De entre todas las utopías modernas, la que pretende conservar o revivir los rastros del pasado es acaso la más improbable. El restaurador sabe —como el observador de Heisenberg— que su huella altera indefectiblemente el objeto de su empresa; el teórico, por su parte, es consciente de que preservar la pieza histórica implica sacarla del proceso del tiempo, que es en realidad el que le dota de valor.

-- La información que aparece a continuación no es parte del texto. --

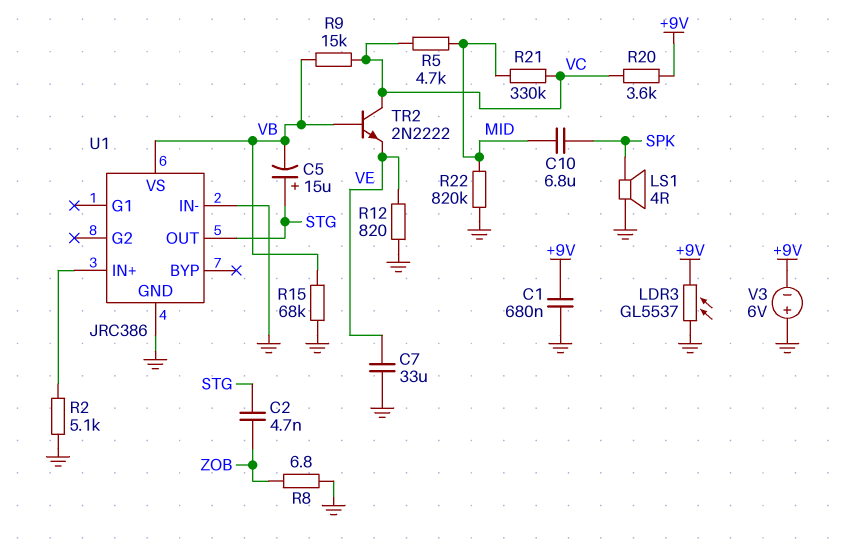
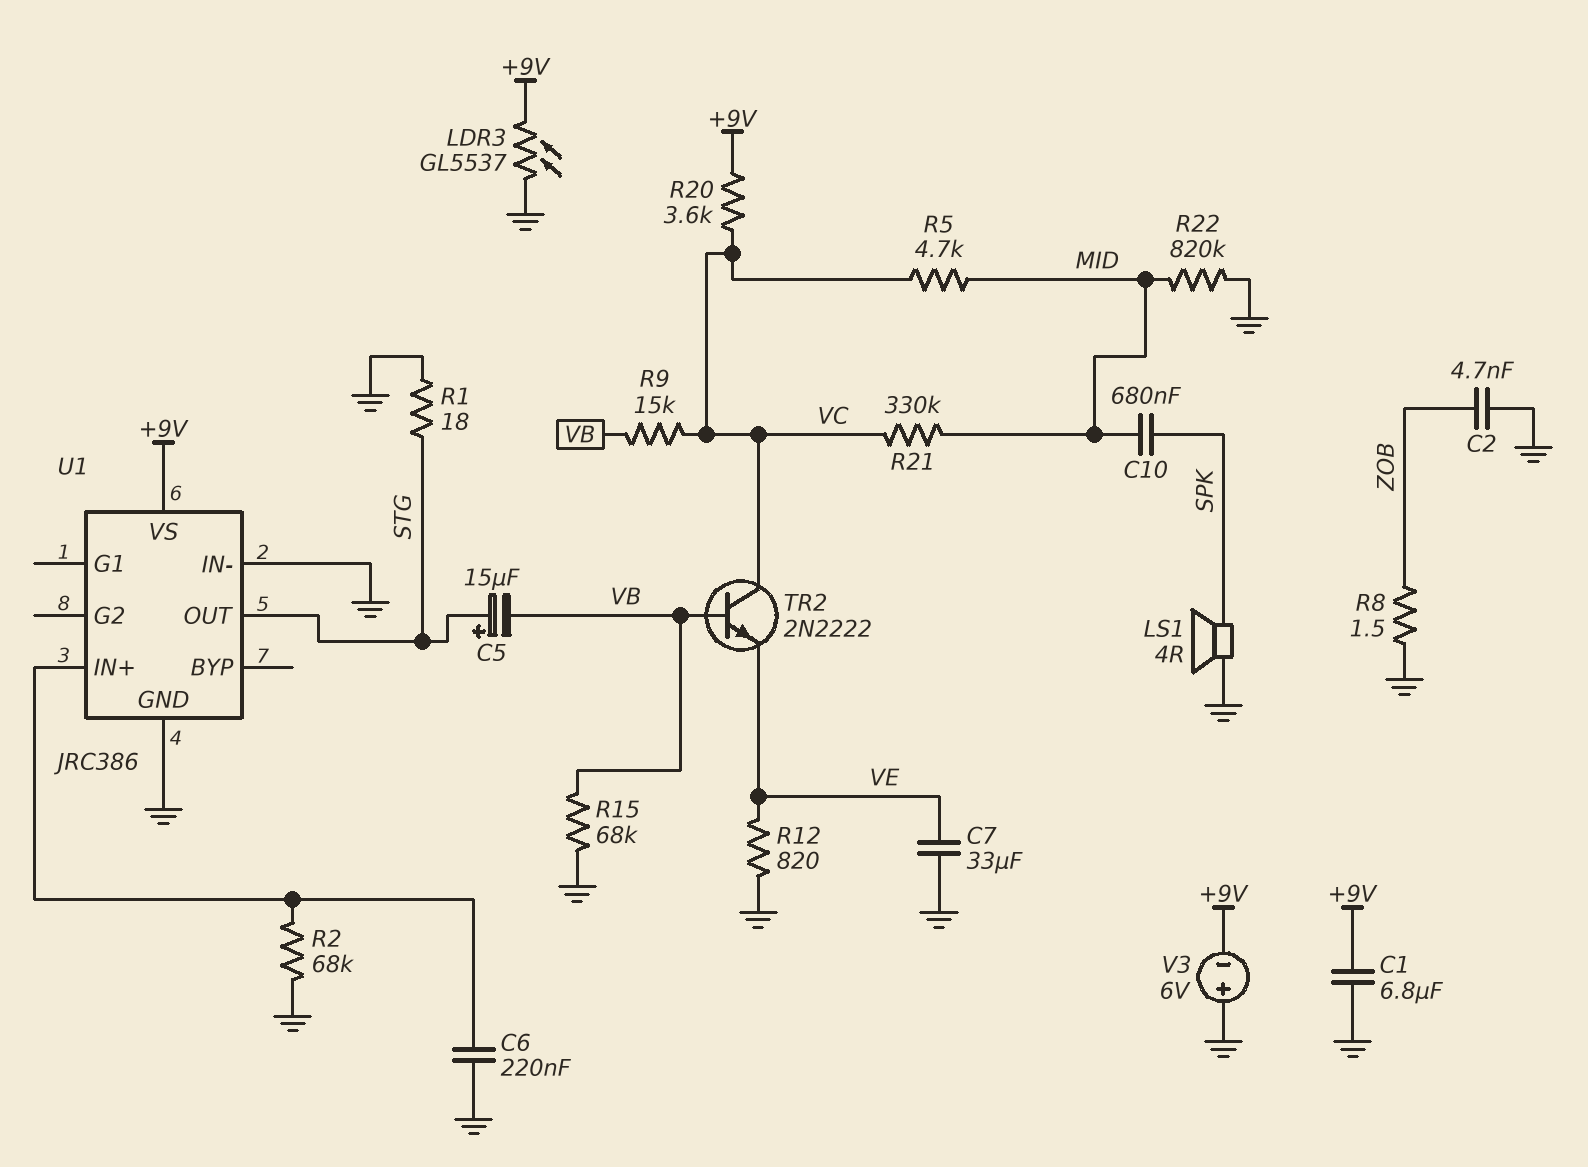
C1: 680nF (+9V, GND) -> 6.8uF (+9V, GND)
C2: 4.7nF (STG, ZOB) -> 4.7nF (GND, ZOB)
C6: none -> 220nF (GND, U1/IN+)
C10: 6.8uF (MID, SPK) -> 680nF (MID, SPK)
R1: none -> 18 (GND, STG)
R2: 5.1k (GND, U1/IN+) -> 68k (GND, U1/IN+)
R8: 6.8 (GND, ZOB) -> 1.5 (GND, ZOB)
U1 pin VS: VB -> +9V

De la constatación de esta aporía parte Juan Miguel Hernández León en Autenticidad y monumento. Del mito de Lázaro al de Pigmalión, un libro de sesgo filosófico que indaga en las diversas teorías sobre el patrimonio que se han ido sucediendo, desde la instauratio renacentista hasta los complejos tinglados normativos de hoy. Lo hace con un discurso denso —y por momentos oscuro— que disuadirá a algunos lectores, pero partiendo de un enfoque que interesará a otros tantos, y que va más allá de las manidas fórmulas del especialista, para ensayar con libertad una cartografía de conceptos pertinentes y afines entre sí: la unidad, la autenticidad, la pátina, la organización, el carácter, la originalidad, el simulacro y, sosteniéndolos a todos, la materia y la memoria.
Es precisamente la polaridad entre la materia (el valor físico del objeto histórico) y la memoria (su valor evocativo) la que estructura el decurso del libro, que comienza con el concepto de ‘monumento’ alumbrado en el primer Renacimiento, sigue con los binomios antiguo/moderno y modelo/copia de la Ilustración, florece con la ‘cultura de la tutela’ del Romanticismo en ciernes, se refuerza con la pugna entre Viollet-le-Duc y Ruskin —restaurador el uno; conservador el otro— y, enriqueciéndose con las aportaciones de Riegl, Boito, Giovannoni y la Carta de Atenas, termina preguntándose, con extrañeza, sobre la posibilidad del monumento en una cultura que ya no tiene que ver ni con la materia ni con la memoria, sino con la pura mercancía virtual: una cultura, en definitiva, como la nuestra.